▸ What you need to do
Whatever pictures appear, omit them, and repeat the data below exactly.

▸ Exercise data
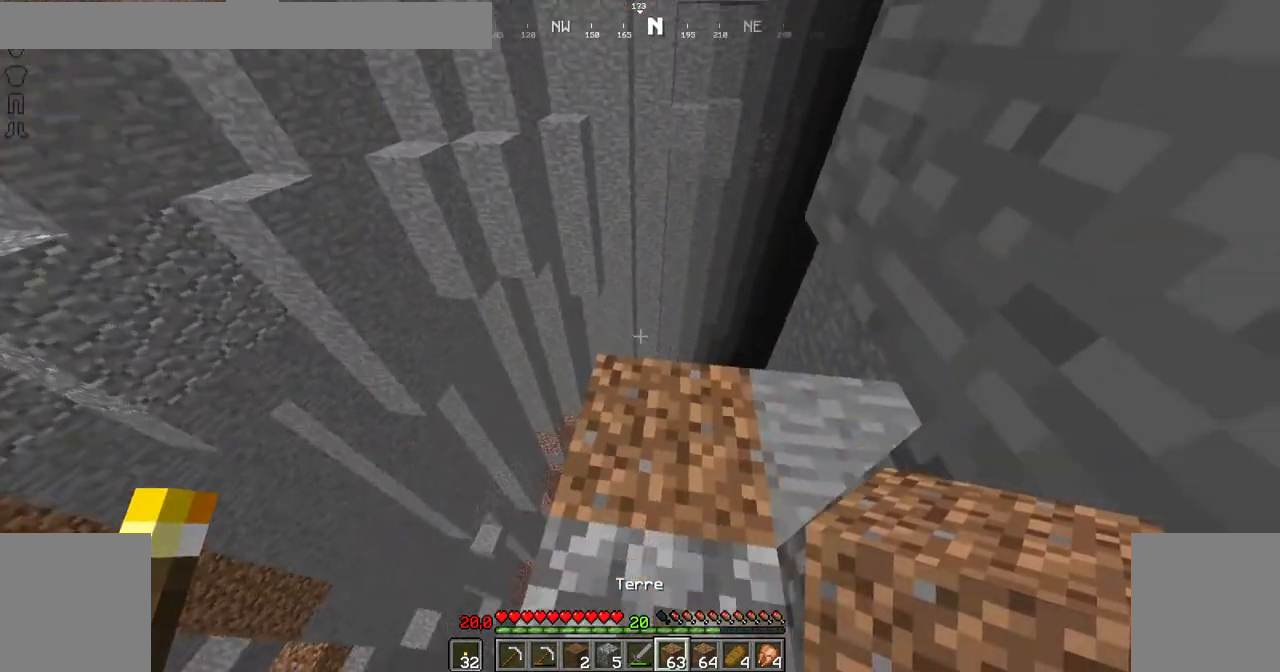
{"keys": [], "mouse": [], "events": []}
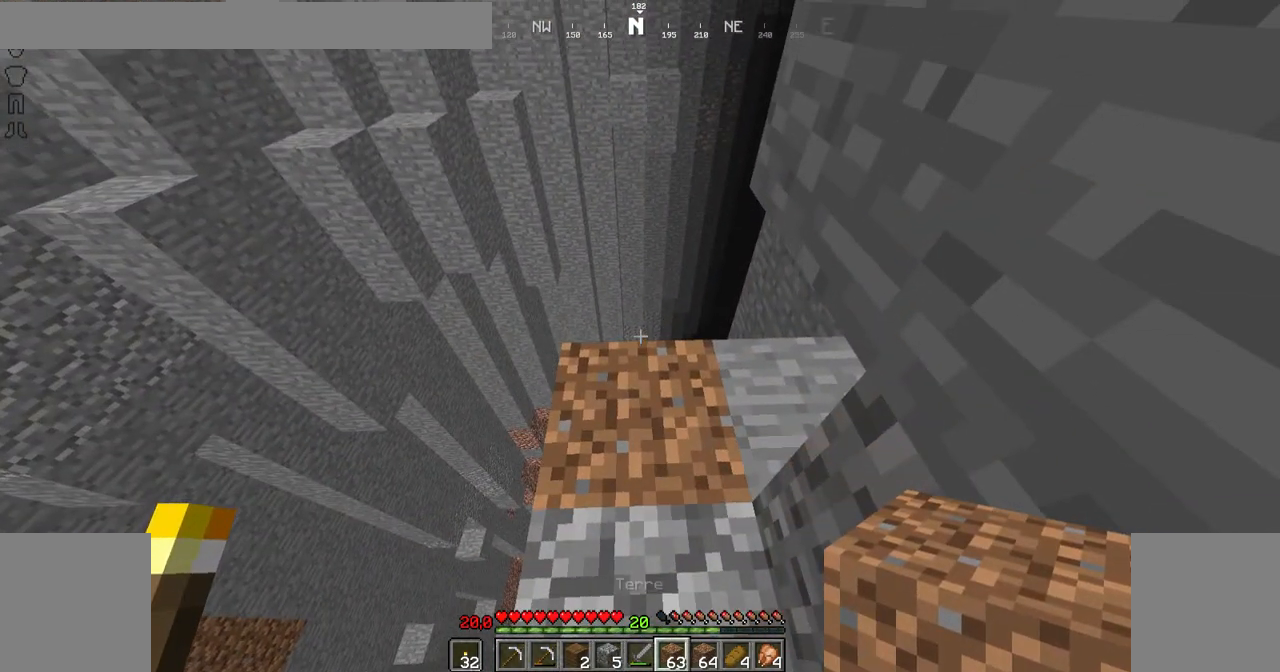
{"keys": [], "mouse": [], "events": [[150, "up", "down"], [250, "up", "up"]]}
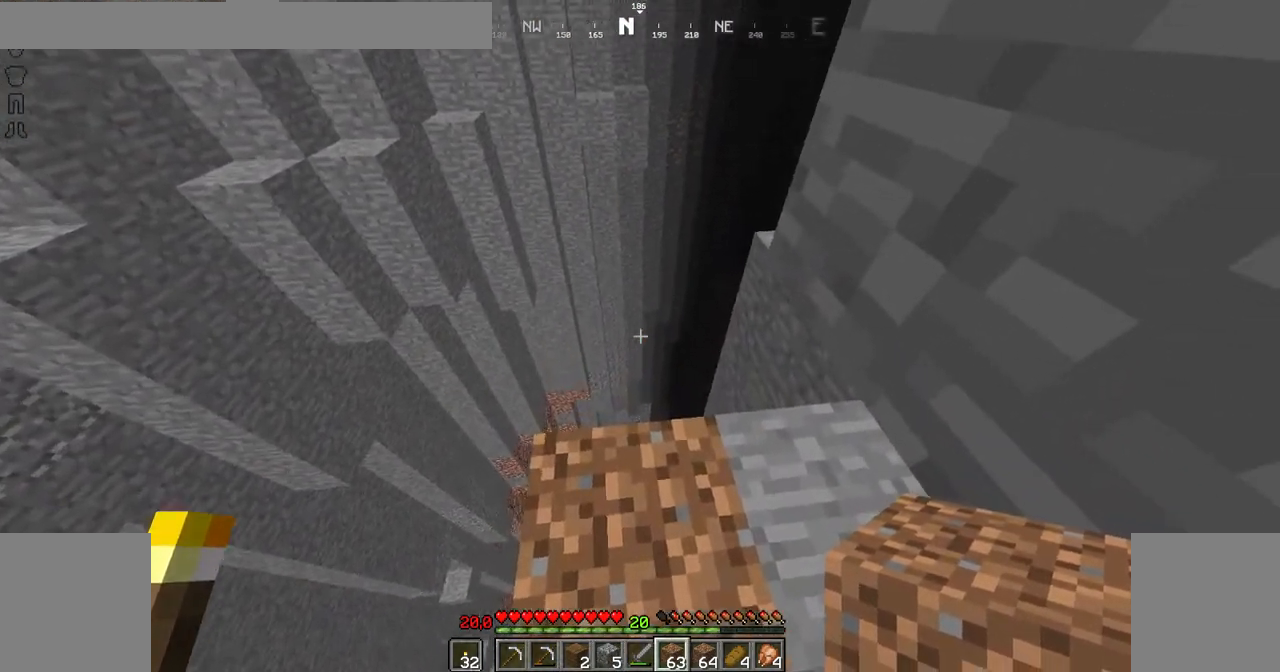
{"keys": ["left", "shift"], "mouse": [], "events": [[201, "shift", "down"], [501, "left", "down"]]}
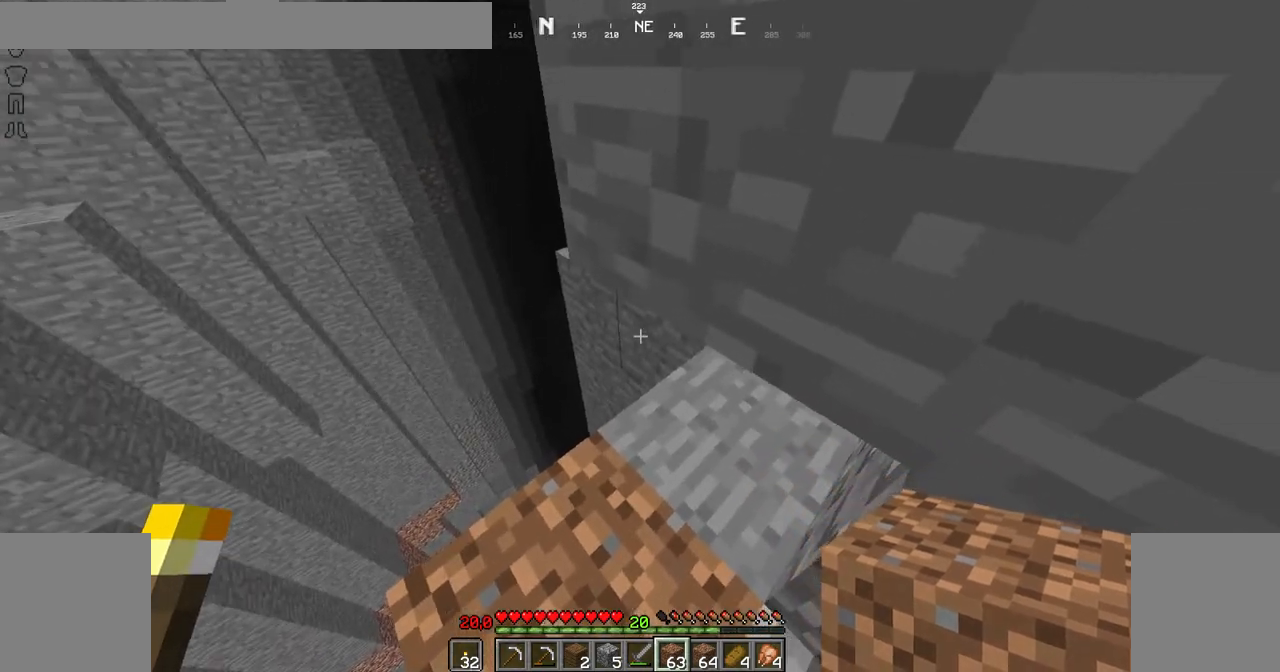
{"keys": ["shift"], "mouse": [], "events": [[50, "mouse_right", "down"], [150, "mouse_right", "up"], [300, "left", "up"]]}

▸ Task result
{"keys": [], "mouse": [], "events": []}
{"keys": [], "mouse": [], "events": [[150, "up", "down"], [250, "up", "up"]]}
{"keys": ["left", "shift"], "mouse": [], "events": [[201, "shift", "down"], [501, "left", "down"]]}
{"keys": ["shift"], "mouse": [], "events": [[50, "mouse_right", "down"], [150, "mouse_right", "up"], [300, "left", "up"]]}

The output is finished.